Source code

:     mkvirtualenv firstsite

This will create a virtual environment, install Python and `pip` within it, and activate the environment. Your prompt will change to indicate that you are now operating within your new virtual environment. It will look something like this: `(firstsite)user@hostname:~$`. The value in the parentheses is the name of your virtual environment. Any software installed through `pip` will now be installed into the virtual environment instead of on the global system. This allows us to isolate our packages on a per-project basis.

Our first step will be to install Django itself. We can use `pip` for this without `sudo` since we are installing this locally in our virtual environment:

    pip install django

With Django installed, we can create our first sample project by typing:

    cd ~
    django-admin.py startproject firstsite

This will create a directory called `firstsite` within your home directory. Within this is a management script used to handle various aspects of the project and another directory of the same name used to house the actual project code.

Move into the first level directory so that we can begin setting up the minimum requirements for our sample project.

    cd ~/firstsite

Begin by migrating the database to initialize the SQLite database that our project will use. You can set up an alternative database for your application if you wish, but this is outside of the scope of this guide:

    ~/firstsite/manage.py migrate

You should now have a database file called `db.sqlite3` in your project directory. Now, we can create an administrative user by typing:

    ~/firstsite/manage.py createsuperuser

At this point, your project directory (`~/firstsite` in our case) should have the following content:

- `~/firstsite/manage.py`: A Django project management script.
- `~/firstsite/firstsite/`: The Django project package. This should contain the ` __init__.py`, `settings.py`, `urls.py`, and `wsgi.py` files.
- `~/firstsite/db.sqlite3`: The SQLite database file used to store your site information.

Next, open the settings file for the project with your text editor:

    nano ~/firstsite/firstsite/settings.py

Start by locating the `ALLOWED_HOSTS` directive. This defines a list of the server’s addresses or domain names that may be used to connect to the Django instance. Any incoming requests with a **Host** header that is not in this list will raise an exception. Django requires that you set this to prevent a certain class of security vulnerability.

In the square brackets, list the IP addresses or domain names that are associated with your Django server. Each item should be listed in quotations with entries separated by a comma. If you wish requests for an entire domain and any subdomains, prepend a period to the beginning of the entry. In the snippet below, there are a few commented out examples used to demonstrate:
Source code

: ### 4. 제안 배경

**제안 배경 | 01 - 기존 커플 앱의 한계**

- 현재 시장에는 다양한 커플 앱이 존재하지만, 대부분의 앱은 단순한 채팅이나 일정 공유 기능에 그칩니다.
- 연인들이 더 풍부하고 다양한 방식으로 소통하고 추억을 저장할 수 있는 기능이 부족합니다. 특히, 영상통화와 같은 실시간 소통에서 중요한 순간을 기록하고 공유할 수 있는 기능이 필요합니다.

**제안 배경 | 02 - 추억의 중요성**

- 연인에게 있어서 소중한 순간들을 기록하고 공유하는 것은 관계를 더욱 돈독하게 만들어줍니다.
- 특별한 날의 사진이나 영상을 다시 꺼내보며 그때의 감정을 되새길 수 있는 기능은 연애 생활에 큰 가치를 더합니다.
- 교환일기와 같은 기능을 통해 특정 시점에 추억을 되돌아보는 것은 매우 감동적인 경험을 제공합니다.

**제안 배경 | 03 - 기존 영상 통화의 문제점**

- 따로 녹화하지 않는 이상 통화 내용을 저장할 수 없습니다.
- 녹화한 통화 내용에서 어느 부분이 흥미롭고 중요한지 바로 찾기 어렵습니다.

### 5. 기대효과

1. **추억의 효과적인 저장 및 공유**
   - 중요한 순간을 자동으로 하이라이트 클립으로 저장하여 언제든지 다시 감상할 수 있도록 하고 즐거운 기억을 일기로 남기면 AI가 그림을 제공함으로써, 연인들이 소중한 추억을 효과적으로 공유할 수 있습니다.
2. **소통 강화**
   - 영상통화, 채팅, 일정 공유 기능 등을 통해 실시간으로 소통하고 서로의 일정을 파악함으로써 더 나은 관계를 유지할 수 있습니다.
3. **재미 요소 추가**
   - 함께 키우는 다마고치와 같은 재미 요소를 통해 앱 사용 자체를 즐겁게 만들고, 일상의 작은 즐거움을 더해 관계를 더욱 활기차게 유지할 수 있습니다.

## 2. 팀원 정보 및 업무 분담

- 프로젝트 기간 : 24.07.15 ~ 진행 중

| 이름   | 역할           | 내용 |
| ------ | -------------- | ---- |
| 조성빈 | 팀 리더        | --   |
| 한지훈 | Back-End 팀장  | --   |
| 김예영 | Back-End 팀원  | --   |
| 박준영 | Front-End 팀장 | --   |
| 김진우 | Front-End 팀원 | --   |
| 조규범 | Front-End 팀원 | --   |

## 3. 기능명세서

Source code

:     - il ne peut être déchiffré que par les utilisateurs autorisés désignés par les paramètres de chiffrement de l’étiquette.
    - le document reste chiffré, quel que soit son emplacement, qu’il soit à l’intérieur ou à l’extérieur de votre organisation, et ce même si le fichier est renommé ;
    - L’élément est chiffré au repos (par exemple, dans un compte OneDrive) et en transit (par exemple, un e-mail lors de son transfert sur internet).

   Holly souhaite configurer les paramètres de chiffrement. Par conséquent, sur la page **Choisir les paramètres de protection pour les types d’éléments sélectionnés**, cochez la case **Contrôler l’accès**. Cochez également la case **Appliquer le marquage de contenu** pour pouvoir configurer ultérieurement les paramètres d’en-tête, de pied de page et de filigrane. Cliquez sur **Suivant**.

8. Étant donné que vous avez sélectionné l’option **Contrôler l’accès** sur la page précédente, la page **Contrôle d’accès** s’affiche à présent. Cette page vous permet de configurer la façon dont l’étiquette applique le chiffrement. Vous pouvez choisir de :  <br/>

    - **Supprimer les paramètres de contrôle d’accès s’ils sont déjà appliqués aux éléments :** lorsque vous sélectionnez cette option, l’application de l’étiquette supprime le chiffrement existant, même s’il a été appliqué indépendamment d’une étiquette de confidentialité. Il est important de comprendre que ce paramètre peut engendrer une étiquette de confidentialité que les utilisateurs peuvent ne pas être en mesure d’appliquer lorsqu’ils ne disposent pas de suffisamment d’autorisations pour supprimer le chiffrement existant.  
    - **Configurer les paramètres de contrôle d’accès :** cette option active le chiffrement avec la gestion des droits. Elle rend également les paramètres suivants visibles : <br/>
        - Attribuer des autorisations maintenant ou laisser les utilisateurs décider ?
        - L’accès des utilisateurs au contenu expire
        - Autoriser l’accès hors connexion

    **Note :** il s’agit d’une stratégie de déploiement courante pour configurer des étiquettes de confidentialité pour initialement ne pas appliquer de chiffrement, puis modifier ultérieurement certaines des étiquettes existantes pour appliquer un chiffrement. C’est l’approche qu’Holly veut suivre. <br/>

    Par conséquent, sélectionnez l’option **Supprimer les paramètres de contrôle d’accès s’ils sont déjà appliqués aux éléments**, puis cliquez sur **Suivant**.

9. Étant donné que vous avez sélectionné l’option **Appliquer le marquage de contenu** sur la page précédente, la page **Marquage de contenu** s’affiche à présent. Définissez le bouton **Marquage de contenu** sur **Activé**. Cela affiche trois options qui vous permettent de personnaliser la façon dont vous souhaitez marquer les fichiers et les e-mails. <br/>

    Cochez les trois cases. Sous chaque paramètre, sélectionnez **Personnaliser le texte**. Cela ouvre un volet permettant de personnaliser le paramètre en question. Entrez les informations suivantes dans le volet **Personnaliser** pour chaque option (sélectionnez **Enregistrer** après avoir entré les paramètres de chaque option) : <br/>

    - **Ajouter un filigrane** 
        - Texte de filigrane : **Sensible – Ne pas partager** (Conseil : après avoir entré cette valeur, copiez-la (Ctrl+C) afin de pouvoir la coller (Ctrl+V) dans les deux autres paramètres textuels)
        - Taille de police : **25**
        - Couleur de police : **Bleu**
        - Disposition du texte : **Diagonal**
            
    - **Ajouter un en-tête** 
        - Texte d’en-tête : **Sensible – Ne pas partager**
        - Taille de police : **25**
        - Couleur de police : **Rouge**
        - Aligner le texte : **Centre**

# What you have to do:
Copy all of the data above line for line, without changing anything.

# Solution to the problem:
Source code

:     mkvirtualenv firstsite

This will create a virtual environment, install Python and `pip` within it, and activate the environment. Your prompt will change to indicate that you are now operating within your new virtual environment. It will look something like this: `(firstsite)user@hostname:~$`. The value in the parentheses is the name of your virtual environment. Any software installed through `pip` will now be installed into the virtual environment instead of on the global system. This allows us to isolate our packages on a per-project basis.

Our first step will be to install Django itself. We can use `pip` for this without `sudo` since we are installing this locally in our virtual environment:

    pip install django

With Django installed, we can create our first sample project by typing:

    cd ~
    django-admin.py startproject firstsite

This will create a directory called `firstsite` within your home directory. Within this is a management script used to handle various aspects of the project and another directory of the same name used to house the actual project code.

Move into the first level directory so that we can begin setting up the minimum requirements for our sample project.

    cd ~/firstsite

Begin by migrating the database to initialize the SQLite database that our project will use. You can set up an alternative database for your application if you wish, but this is outside of the scope of this guide:

    ~/firstsite/manage.py migrate

You should now have a database file called `db.sqlite3` in your project directory. Now, we can create an administrative user by typing:

    ~/firstsite/manage.py createsuperuser

At this point, your project directory (`~/firstsite` in our case) should have the following content:

- `~/firstsite/manage.py`: A Django project management script.
- `~/firstsite/firstsite/`: The Django project package. This should contain the ` __init__.py`, `settings.py`, `urls.py`, and `wsgi.py` files.
- `~/firstsite/db.sqlite3`: The SQLite database file used to store your site information.

Next, open the settings file for the project with your text editor:

    nano ~/firstsite/firstsite/settings.py

Start by locating the `ALLOWED_HOSTS` directive. This defines a list of the server’s addresses or domain names that may be used to connect to the Django instance. Any incoming requests with a **Host** header that is not in this list will raise an exception. Django requires that you set this to prevent a certain class of security vulnerability.

In the square brackets, list the IP addresses or domain names that are associated with your Django server. Each item should be listed in quotations with entries separated by a comma. If you wish requests for an entire domain and any subdomains, prepend a period to the beginning of the entry. In the snippet below, there are a few commented out examples used to demonstrate:
Source code

: ### 4. 제안 배경

**제안 배경 | 01 - 기존 커플 앱의 한계**

- 현재 시장에는 다양한 커플 앱이 존재하지만, 대부분의 앱은 단순한 채팅이나 일정 공유 기능에 그칩니다.
- 연인들이 더 풍부하고 다양한 방식으로 소통하고 추억을 저장할 수 있는 기능이 부족합니다. 특히, 영상통화와 같은 실시간 소통에서 중요한 순간을 기록하고 공유할 수 있는 기능이 필요합니다.

**제안 배경 | 02 - 추억의 중요성**

- 연인에게 있어서 소중한 순간들을 기록하고 공유하는 것은 관계를 더욱 돈독하게 만들어줍니다.
- 특별한 날의 사진이나 영상을 다시 꺼내보며 그때의 감정을 되새길 수 있는 기능은 연애 생활에 큰 가치를 더합니다.
- 교환일기와 같은 기능을 통해 특정 시점에 추억을 되돌아보는 것은 매우 감동적인 경험을 제공합니다.

**제안 배경 | 03 - 기존 영상 통화의 문제점**

- 따로 녹화하지 않는 이상 통화 내용을 저장할 수 없습니다.
- 녹화한 통화 내용에서 어느 부분이 흥미롭고 중요한지 바로 찾기 어렵습니다.

### 5. 기대효과

1. **추억의 효과적인 저장 및 공유**
   - 중요한 순간을 자동으로 하이라이트 클립으로 저장하여 언제든지 다시 감상할 수 있도록 하고 즐거운 기억을 일기로 남기면 AI가 그림을 제공함으로써, 연인들이 소중한 추억을 효과적으로 공유할 수 있습니다.
2. **소통 강화**
   - 영상통화, 채팅, 일정 공유 기능 등을 통해 실시간으로 소통하고 서로의 일정을 파악함으로써 더 나은 관계를 유지할 수 있습니다.
3. **재미 요소 추가**
   - 함께 키우는 다마고치와 같은 재미 요소를 통해 앱 사용 자체를 즐겁게 만들고, 일상의 작은 즐거움을 더해 관계를 더욱 활기차게 유지할 수 있습니다.

## 2. 팀원 정보 및 업무 분담

- 프로젝트 기간 : 24.07.15 ~ 진행 중

| 이름   | 역할           | 내용 |
| ------ | -------------- | ---- |
| 조성빈 | 팀 리더        | --   |
| 한지훈 | Back-End 팀장  | --   |
| 김예영 | Back-End 팀원  | --   |
| 박준영 | Front-End 팀장 | --   |
| 김진우 | Front-End 팀원 | --   |
| 조규범 | Front-End 팀원 | --   |

## 3. 기능명세서

Source code

:     - il ne peut être déchiffré que par les utilisateurs autorisés désignés par les paramètres de chiffrement de l’étiquette.
    - le document reste chiffré, quel que soit son emplacement, qu’il soit à l’intérieur ou à l’extérieur de votre organisation, et ce même si le fichier est renommé ;
    - L’élément est chiffré au repos (par exemple, dans un compte OneDrive) et en transit (par exemple, un e-mail lors de son transfert sur internet).

   Holly souhaite configurer les paramètres de chiffrement. Par conséquent, sur la page **Choisir les paramètres de protection pour les types d’éléments sélectionnés**, cochez la case **Contrôler l’accès**. Cochez également la case **Appliquer le marquage de contenu** pour pouvoir configurer ultérieurement les paramètres d’en-tête, de pied de page et de filigrane. Cliquez sur **Suivant**.

8. Étant donné que vous avez sélectionné l’option **Contrôler l’accès** sur la page précédente, la page **Contrôle d’accès** s’affiche à présent. Cette page vous permet de configurer la façon dont l’étiquette applique le chiffrement. Vous pouvez choisir de :  <br/>

    - **Supprimer les paramètres de contrôle d’accès s’ils sont déjà appliqués aux éléments :** lorsque vous sélectionnez cette option, l’application de l’étiquette supprime le chiffrement existant, même s’il a été appliqué indépendamment d’une étiquette de confidentialité. Il est important de comprendre que ce paramètre peut engendrer une étiquette de confidentialité que les utilisateurs peuvent ne pas être en mesure d’appliquer lorsqu’ils ne disposent pas de suffisamment d’autorisations pour supprimer le chiffrement existant.  
    - **Configurer les paramètres de contrôle d’accès :** cette option active le chiffrement avec la gestion des droits. Elle rend également les paramètres suivants visibles : <br/>
        - Attribuer des autorisations maintenant ou laisser les utilisateurs décider ?
        - L’accès des utilisateurs au contenu expire
        - Autoriser l’accès hors connexion

    **Note :** il s’agit d’une stratégie de déploiement courante pour configurer des étiquettes de confidentialité pour initialement ne pas appliquer de chiffrement, puis modifier ultérieurement certaines des étiquettes existantes pour appliquer un chiffrement. C’est l’approche qu’Holly veut suivre. <br/>

    Par conséquent, sélectionnez l’option **Supprimer les paramètres de contrôle d’accès s’ils sont déjà appliqués aux éléments**, puis cliquez sur **Suivant**.

9. Étant donné que vous avez sélectionné l’option **Appliquer le marquage de contenu** sur la page précédente, la page **Marquage de contenu** s’affiche à présent. Définissez le bouton **Marquage de contenu** sur **Activé**. Cela affiche trois options qui vous permettent de personnaliser la façon dont vous souhaitez marquer les fichiers et les e-mails. <br/>

    Cochez les trois cases. Sous chaque paramètre, sélectionnez **Personnaliser le texte**. Cela ouvre un volet permettant de personnaliser le paramètre en question. Entrez les informations suivantes dans le volet **Personnaliser** pour chaque option (sélectionnez **Enregistrer** après avoir entré les paramètres de chaque option) : <br/>

    - **Ajouter un filigrane** 
        - Texte de filigrane : **Sensible – Ne pas partager** (Conseil : après avoir entré cette valeur, copiez-la (Ctrl+C) afin de pouvoir la coller (Ctrl+V) dans les deux autres paramètres textuels)
        - Taille de police : **25**
        - Couleur de police : **Bleu**
        - Disposition du texte : **Diagonal**
            
    - **Ajouter un en-tête** 
        - Texte d’en-tête : **Sensible – Ne pas partager**
        - Taille de police : **25**
        - Couleur de police : **Rouge**
        - Aligner le texte : **Centre**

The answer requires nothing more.